More on the Subject of Developing Critical Listening Skills
[This is an updated version of a commentary written many years ago.]
The latest Mapleshade catalog (Spring 09) has, along with hundreds of recommendations, this little piece of audio advice that caught my eye:
For much improved bass and huge soundstage, put your listening chair or sofa right against the wall behind you. Move your speakers in to 5’ in front of you and 7’ or more apart. No room treatments will yield this much bass improvement.
I literally had to read through it a couple of times to be sure I wasn’t hallucinating. But every time I read it, it still said the same thing, so I know I can’t have been dreaming. This is crazy talk. What the hell is wrong with these people?
Well, it’s not all crazy. There is actually a factually true statement at the end of that paragraph. Yes, it is true that no room treatments will yield as much bass as sitting up against a wall. But why stop there? Bass, regardless of its source, immediately seeks out the corners of the room. That’s where the most bass will always be: where the room boundaries are. If you want to hear the maximum amount of bass your speakers are producing, put your head in the corner of the room down at the floor, where three boundaries intersect. Like the sound now? Getting enough bass are ya?
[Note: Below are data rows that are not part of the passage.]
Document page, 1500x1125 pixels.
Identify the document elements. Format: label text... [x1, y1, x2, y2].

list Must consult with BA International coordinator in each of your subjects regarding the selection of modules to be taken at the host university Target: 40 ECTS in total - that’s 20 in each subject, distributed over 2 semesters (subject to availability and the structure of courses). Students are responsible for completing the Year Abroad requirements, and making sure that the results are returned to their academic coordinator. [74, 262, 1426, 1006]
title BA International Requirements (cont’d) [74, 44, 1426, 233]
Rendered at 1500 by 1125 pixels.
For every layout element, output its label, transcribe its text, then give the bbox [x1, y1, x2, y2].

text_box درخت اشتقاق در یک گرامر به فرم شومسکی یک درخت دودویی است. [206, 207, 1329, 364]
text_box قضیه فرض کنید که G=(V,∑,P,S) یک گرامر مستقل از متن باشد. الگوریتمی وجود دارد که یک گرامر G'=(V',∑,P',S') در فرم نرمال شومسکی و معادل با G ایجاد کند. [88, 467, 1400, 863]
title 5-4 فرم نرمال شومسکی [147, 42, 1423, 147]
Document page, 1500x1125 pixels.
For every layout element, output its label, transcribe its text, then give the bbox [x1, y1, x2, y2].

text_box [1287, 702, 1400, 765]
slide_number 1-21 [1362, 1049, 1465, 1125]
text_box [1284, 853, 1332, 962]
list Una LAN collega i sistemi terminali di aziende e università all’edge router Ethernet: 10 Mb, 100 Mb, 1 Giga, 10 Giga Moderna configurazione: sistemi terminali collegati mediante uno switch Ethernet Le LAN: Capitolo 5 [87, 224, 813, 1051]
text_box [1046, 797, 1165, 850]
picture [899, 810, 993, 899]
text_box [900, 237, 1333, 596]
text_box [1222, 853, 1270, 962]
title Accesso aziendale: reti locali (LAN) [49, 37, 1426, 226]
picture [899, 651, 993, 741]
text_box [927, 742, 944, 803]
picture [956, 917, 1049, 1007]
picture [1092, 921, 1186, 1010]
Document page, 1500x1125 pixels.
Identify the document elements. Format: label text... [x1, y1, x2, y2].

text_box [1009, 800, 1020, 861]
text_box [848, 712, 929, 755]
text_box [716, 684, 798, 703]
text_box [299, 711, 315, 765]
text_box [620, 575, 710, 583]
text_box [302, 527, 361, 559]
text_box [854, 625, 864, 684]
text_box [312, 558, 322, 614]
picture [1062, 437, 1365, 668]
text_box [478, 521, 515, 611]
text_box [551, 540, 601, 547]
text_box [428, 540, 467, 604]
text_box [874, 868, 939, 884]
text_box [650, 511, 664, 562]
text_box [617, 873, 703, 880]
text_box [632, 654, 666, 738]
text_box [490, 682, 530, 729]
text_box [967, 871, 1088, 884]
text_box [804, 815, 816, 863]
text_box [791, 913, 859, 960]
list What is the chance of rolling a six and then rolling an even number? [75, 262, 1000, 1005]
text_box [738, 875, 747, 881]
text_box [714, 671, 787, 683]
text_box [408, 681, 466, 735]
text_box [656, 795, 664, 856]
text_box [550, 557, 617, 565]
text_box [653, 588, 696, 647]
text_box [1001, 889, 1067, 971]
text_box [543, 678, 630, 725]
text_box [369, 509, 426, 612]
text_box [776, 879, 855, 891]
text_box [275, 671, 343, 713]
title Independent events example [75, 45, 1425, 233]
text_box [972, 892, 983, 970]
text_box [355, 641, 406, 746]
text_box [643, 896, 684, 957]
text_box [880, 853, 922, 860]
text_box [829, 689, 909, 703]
Along the same lines, for a “huge soundstage” try putting one speaker at one end of the room and the other speaker at the opposite end. Why stop at seven feet? My listening room is twenty feet deep; I can get a soundstage that’s twenty feet across without any problem at all.
I would just have to be dumb enough to think that doing such a thing would be a good idea.
Fellow audiophiles and music lovers, it is not. Let’s talk about why.
Room Reflections
The closer you are to anything that the sound coming from your speakers can bounce off of, right before or right after it reaches your ears, the worse the sound. You want to be as far away from everything as you can be, and this includes not only the back wall of your listening room, but the heads of other persons who may be listening with you. This is easily demonstrated. Have a friend or loved one sit next to you and listen critically to some music you know well. Now have that person leave the room. The sound will always get better (unless something else is very wrong). I have done this experiment many, many times and it only comes out one way: fewer near reflections, better sound.
This is why we have three pair of Hallographs in our listening room. They help control room reflections. Reflections are the main cause of bad sound in most listening rooms. The louder you play your stereo, the worse the reflections get and the more they screw up the sound.
We like to play our stereo very loud — much of the music we like demands it — and we simply could not turn up the volume the way we do without effective room treatments. Your first pair of Hallographs, even just “roughed in,” not at all tuned precisely the way they can be, will immediately allow you to play your stereo louder than you could before you installed them. (Since the first pair reflect the sound waves directly back to the listener, Hallographs do actually increase the sound level at the listening position, adding energy and dynamics.)
This is a good thing. It’s a clear sign they work.
One obvious reason that our turn up your volume makes for such a great test is that the louder the problem, the harder it is to ignore.
Sitting Close
Sitting close to the speakers eliminates much of the effect of room reflections. So does wearing headphones. I have never liked either approach to listening; both seem very unnatural to me. And sitting too close is a bad idea from my experience. Now, I can only speak for the sound produced by large dynamic multi-driver speakers, since those are the only kinds of speakers I’ve owned for the last forty-odd years.
When you have multiple drivers there is a specific distance and height where the drivers blend correctly.
To be more precise, more correctly than any other distance and height.
Finding the correct height and distance one should sit from one’s speakers may sound easy, but in fact it is very tricky. It took scores of hours of intense listening over the course of months to figure both out in my listening room.
One thing that made it more difficult is the Hallographs themselves. You can tune them to achieve just the right sound, but when you move your listening position, you must retune them for that position. With six units that obviously became a complicated job. But progress was obvious from the start, so it was just a matter of keeping at it, playing as much challenging music as we could and testing testing testing.
Since we play all kinds of records, all day, practically every day as part of regular shootout regimen, this was much easier for us to do than it would be for most audiophiles. But as I have told many in this hobby over the years, if you don’t do the work the only person who doesn’t get to hear better sound is you. I can come home to my good sounding stereo — I’ve done the work — but you’re stuck listening to all the problems you haven’t solved, right?
Back to Mapleshade
And having done all that work, with the many stereos I’ve owned over the years as well as those of my friends, I can tell you categorically that the advice quoted above from the Mapleshade catalog is very, very bad advice.
Much of the advice in their catalog I found eminently sensible. If I had more time I would talk about some of it, but we have to spend our days playing and writing about records, not some company’s catalog, so that will probably never come to pass.
I will say this though: there is some real nutty stereo advice in there, so take whatever you read with a sizable grain of salt.